Exercise details:
Transcribe the text of every record below line by line, with no changes. Leave the pictures out of your answer.

Dataset:

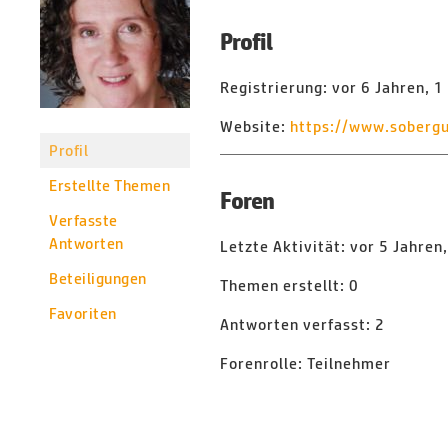
Profil
Registrierung: vor 6 Jahren, 
Website:
https://www.sobergu
Profil
Erstellte Themen
Foren
Verfasste
Antworten
Letzte Aktivität: vor 5 Jahre
Beteiligungen
Themen erstellt: 0
Favoriten
Antworten verfasst: 2
Forenrolle: Teilnehmer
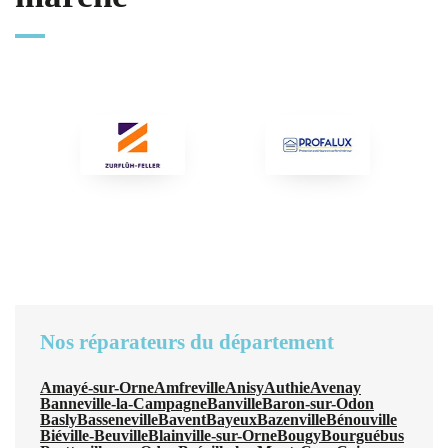
Nos réparateurs du département
Amayé-sur-Orne
Amfreville
Anisy
Authie
Avenay
Banneville-la-Campagne
Banville
Baron-sur-Odon
Basly
Basseneville
Bavent
Bayeux
Bazenville
Bénouville
Biéville-Beuville
Blainville-sur-Orne
Bougy
Bourguébus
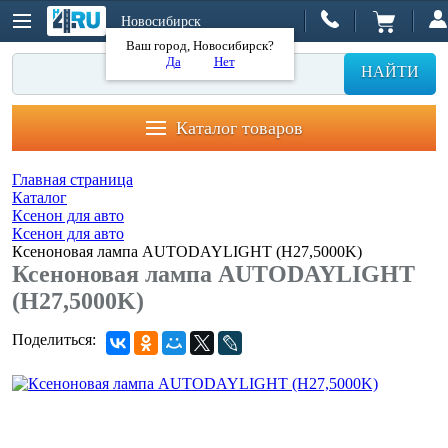
Новосибирск
Ваш город, Новосибирск?
Да
Нет
НАЙТИ
Каталог товаров
Главная страница
Каталог
Ксенон для авто
Ксенон для авто
Ксеноновая лампа AUTODAYLIGHT (H27,5000K)
Ксеноновая лампа AUTODAYLIGHT
(H27,5000K)
Поделиться:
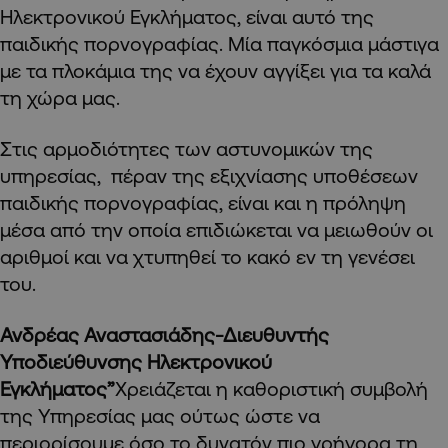
Ηλεκτρονικού Εγκλήματος, είναι αυτό της
παιδικής πορνογραφίας. Μία παγκόσμια μάστιγα
με τα πλοκάμια της να έχουν αγγίξει για τα καλά
τη χώρα μας.
Στις αρμοδιότητες των αστυνομικών της
υπηρεσίας, πέραν της εξιχνίασης υποθέσεων
παιδικής πορνογραφίας, είναι και η πρόληψη
μέσα από την οποία επιδιώκεται να μειωθούν οι
αριθμοί και να χτυπηθεί το κακό εν τη γενέσει
του.
Ανδρέας Αναστασιάδης-Διευθυντής
Υποδιεύθυνσης Ηλεκτρονικού
Εγκλήματος”
Χρειάζεται η καθοριστική συμβολή
της Υπηρεσίας μας ούτως ώστε να
περιορίσουμε όσο το δυνατόν πιο γρήγορα τη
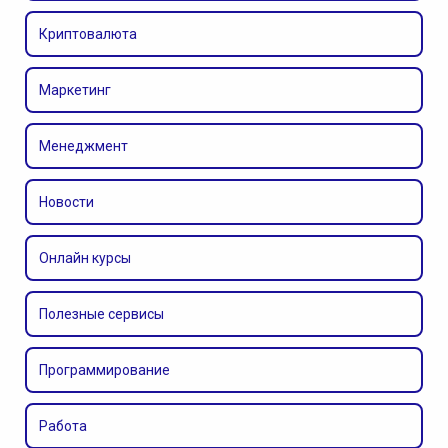
Криптовалюта
Маркетинг
Менеджмент
Новости
Онлайн курсы
Полезные сервисы
Программирование
Работа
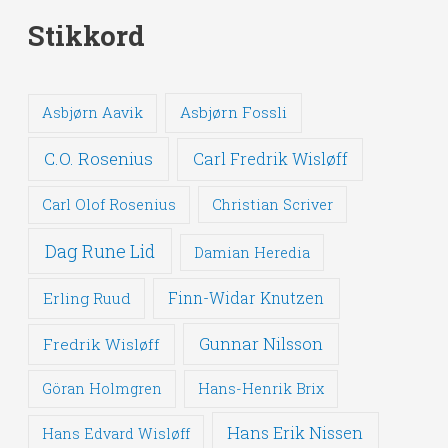
Stikkord
Asbjørn Fossli
Asbjørn Aavik
C.O. Rosenius
Carl Fredrik Wisløff
Carl Olof Rosenius
Christian Scriver
Dag Rune Lid
Damian Heredia
Erling Ruud
Finn-Widar Knutzen
Gunnar Nilsson
Fredrik Wisløff
Göran Holmgren
Hans-Henrik Brix
Hans Erik Nissen
Hans Edvard Wisløff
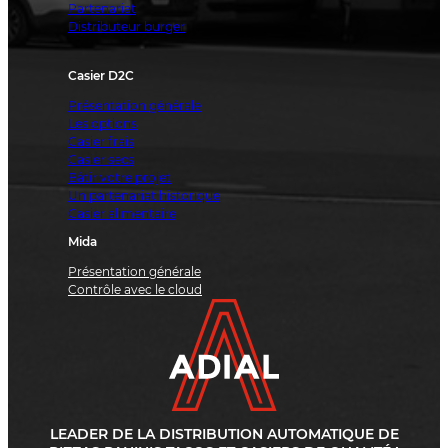
Partenariat
Distributeur burger
Casier D2C
Présentation générale
Les options
Casier frais
Casier secs
Bâtir votre projet
Un partenariat historique
Casier alimentaire
Mida
Présentation générale
Contrôle avec le cloud
LEADER DE LA DISTRIBUTION AUTOMATIQUE DE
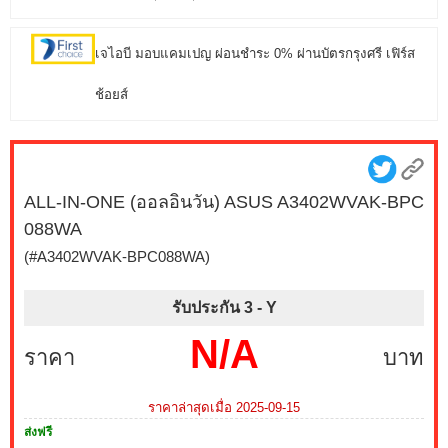
เจไอบี มอบแคมเปญ ผ่อนชำระ 0% ผ่านบัตรกรุงศรี เฟิร์ส
ช้อยส์
ALL-IN-ONE (ออลอินวัน) ASUS A3402WVAK-BPC
088WA
(#A3402WVAK-BPC088WA)
รับประกัน 3 -
Y
N/A
ราคา
บาท
ราคาล่าสุดเมื่อ 2025-09-15
ส่งฟรี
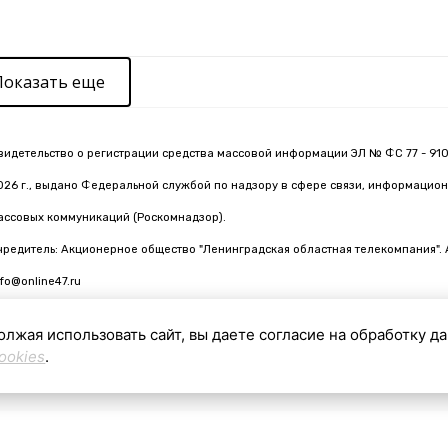
Показать еще
видетельство о регистрации средства массовой информации ЭЛ № ФС 77 - 910
026 г., выдано Федеральной службой по надзору в сфере связи, информацион
ассовых коммуникаций (Роскомнадзор).
чредитель: Акционерное общество "Ленинградская областная телекомпания". 
nfo@online47.ru
олжая использовать сайт, вы даете согласие на обработку д
ookies
.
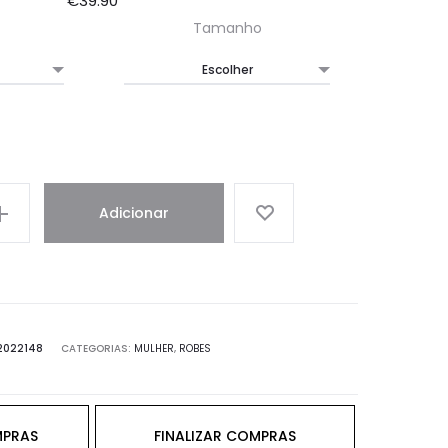
€
39.90
Tamanho
Adicionar
2022148
CATEGORIAS:
MULHER
,
ROBES
MPRAS
FINALIZAR COMPRAS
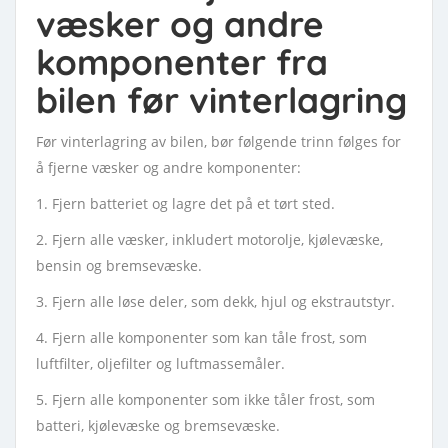
væsker og andre
komponenter fra
bilen før vinterlagring
Før vinterlagring av bilen, bør følgende trinn følges for
å fjerne væsker og andre komponenter:
1. Fjern batteriet og lagre det på et tørt sted.
2. Fjern alle væsker, inkludert motorolje, kjølevæske,
bensin og bremsevæske.
3. Fjern alle løse deler, som dekk, hjul og ekstrautstyr.
4. Fjern alle komponenter som kan tåle frost, som
luftfilter, oljefilter og luftmassemåler.
5. Fjern alle komponenter som ikke tåler frost, som
batteri, kjølevæske og bremsevæske.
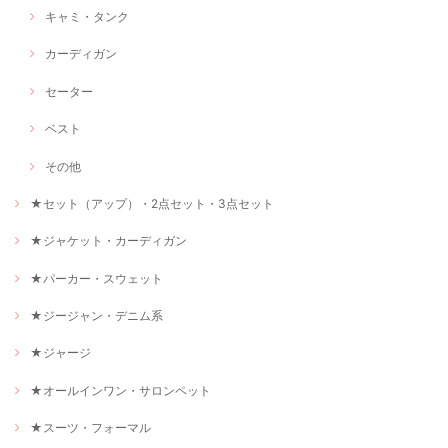
キャミ・タンク
カーディガン
セーター
ベスト
その他
★セット（アップ）・2点セット・3点セット
★ジャケット・カーディガン
★パーカー・スウェット
★ジージャン・デニム系
★ジャージ
★オールインワン・サロンペット
★スーツ・フォーマル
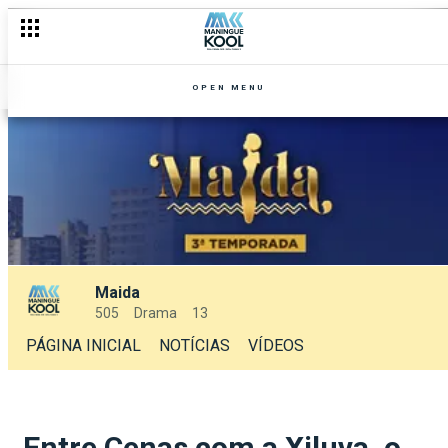
OPEN MENU
Maida
505
Drama
13
PÁGINA INICIAL
NOTÍCIAS
VÍDEOS
Entre Cenas com a Xiluva, o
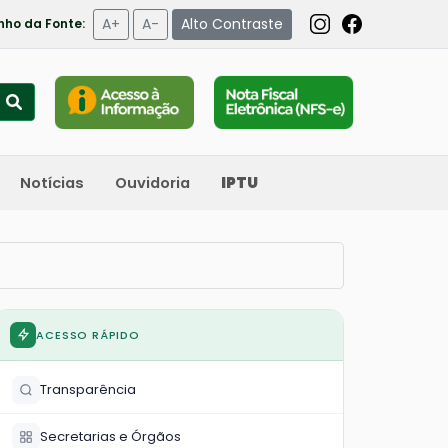
A+
A-
Alto Contraste
ho da Fonte:
Notícias
Ouvidoria
IPTU
ACESSO RÁPIDO
Transparência
Secretarias e Órgãos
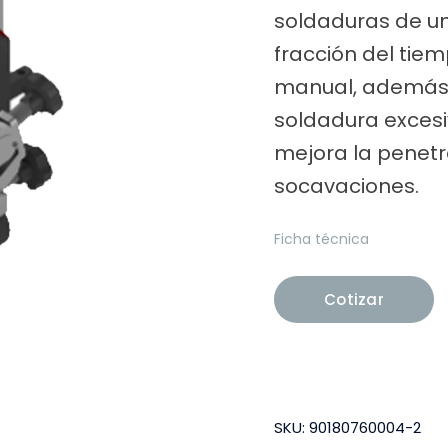
soldaduras de un
fracción del tie
manual, además e
soldadura excesiv
mejora la penetr
socavaciones.
Ficha técnica
Cotizar
SKU:
90180760004-2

Task response:
Profil
Registrierung: vor 6 Jahren, 
Website:
https://www.sobergu
Profil
Erstellte Themen
Foren
Verfasste
Antworten
Letzte Aktivität: vor 5 Jahre
Beteiligungen
Themen erstellt: 0
Favoriten
Antworten verfasst: 2
Forenrolle: Teilnehmer
Nos réparateurs du département
Amayé-sur-Orne
Amfreville
Anisy
Authie
Avenay
Banneville-la-Campagne
Banville
Baron-sur-Odon
Basly
Basseneville
Bavent
Bayeux
Bazenville
Bénouville
Biéville-Beuville
Blainville-sur-Orne
Bougy
Bourguébus
Новосибирск
Ваш город, Новосибирск?
Да
Нет
НАЙТИ
Каталог товаров
Главная страница
Каталог
Ксенон для авто
Ксенон для авто
Ксеноновая лампа AUTODAYLIGHT (H27,5000K)
Ксеноновая лампа AUTODAYLIGHT
(H27,5000K)
Поделиться:
Ηλεκτρονικού Εγκλήματος, είναι αυτό της
παιδικής πορνογραφίας. Μία παγκόσμια μάστιγα
με τα πλοκάμια της να έχουν αγγίξει για τα καλά
τη χώρα μας.
Στις αρμοδιότητες των αστυνομικών της
υπηρεσίας, πέραν της εξιχνίασης υποθέσεων
παιδικής πορνογραφίας, είναι και η πρόληψη
μέσα από την οποία επιδιώκεται να μειωθούν οι
αριθμοί και να χτυπηθεί το κακό εν τη γενέσει
του.
Ανδρέας Αναστασιάδης-Διευθυντής
Υποδιεύθυνσης Ηλεκτρονικού
Εγκλήματος”
Χρειάζεται η καθοριστική συμβολή
της Υπηρεσίας μας ούτως ώστε να
περιορίσουμε όσο το δυνατόν πιο γρήγορα τη
Криптовалюта
Маркетинг
Менеджмент
Новости
Онлайн курсы
Полезные сервисы
Программирование
Работа
Stikkord
Asbjørn Fossli
Asbjørn Aavik
C.O. Rosenius
Carl Fredrik Wisløff
Carl Olof Rosenius
Christian Scriver
Dag Rune Lid
Damian Heredia
Erling Ruud
Finn-Widar Knutzen
Gunnar Nilsson
Fredrik Wisløff
Göran Holmgren
Hans-Henrik Brix
Hans Erik Nissen
Hans Edvard Wisløff
Partenariat
Distributeur burger
Casier D2C
Présentation générale
Les options
Casier frais
Casier secs
Bâtir votre projet
Un partenariat historique
Casier alimentaire
Mida
Présentation générale
Contrôle avec le cloud
LEADER DE LA DISTRIBUTION AUTOMATIQUE DE
เจไอบี มอบแคมเปญ ผ่อนชำระ 0% ผ่านบัตรกรุงศรี เฟิร์ส
ช้อยส์
ALL-IN-ONE (ออลอินวัน) ASUS A3402WVAK-BPC
088WA
(#A3402WVAK-BPC088WA)
รับประกัน 3 -
Y
N/A
ราคา
บาท
ราคาล่าสุดเมื่อ 2025-09-15
ส่งฟรี
Показать еще
видетельство о регистрации средства массовой информации ЭЛ № ФС 77 - 910
026 г., выдано Федеральной службой по надзору в сфере связи, информацион
ассовых коммуникаций (Роскомнадзор).
чредитель: Акционерное общество "Ленинградская областная телекомпания". 
nfo@online47.ru
олжая использовать сайт, вы даете согласие на обработку д
ookies
.
€
39.90
Tamanho
Adicionar
2022148
CATEGORIAS:
MULHER
,
ROBES
MPRAS
FINALIZAR COMPRAS
væsker og andre
komponenter fra
bilen før vinterlagring
Før vinterlagring av bilen, bør følgende trinn følges for
å fjerne væsker og andre komponenter:
1. Fjern batteriet og lagre det på et tørt sted.
2. Fjern alle væsker, inkludert motorolje, kjølevæske,
bensin og bremsevæske.
3. Fjern alle løse deler, som dekk, hjul og ekstrautstyr.
4. Fjern alle komponenter som kan tåle frost, som
luftfilter, oljefilter og luftmassemåler.
5. Fjern alle komponenter som ikke tåler frost, som
batteri, kjølevæske og bremsevæske.
キャミ・タンク
カーディガン
セーター
ベスト
その他
★セット（アップ）・2点セット・3点セット
★ジャケット・カーディガン
★パーカー・スウェット
★ジージャン・デニム系
★ジャージ
★オールインワン・サロンペット
★スーツ・フォーマル
OPEN MENU
Maida
505
Drama
13
PÁGINA INICIAL
NOTÍCIAS
VÍDEOS
Entre Cenas com a Xiluva, o
A+
A-
Alto Contraste
ho da Fonte:
Notícias
Ouvidoria
IPTU
ACESSO RÁPIDO
Transparência
Secretarias e Órgãos
soldaduras de un
fracción del tie
manual, además e
soldadura excesiv
mejora la penetr
socavaciones.
Ficha técnica
Cotizar
SKU:
90180760004-2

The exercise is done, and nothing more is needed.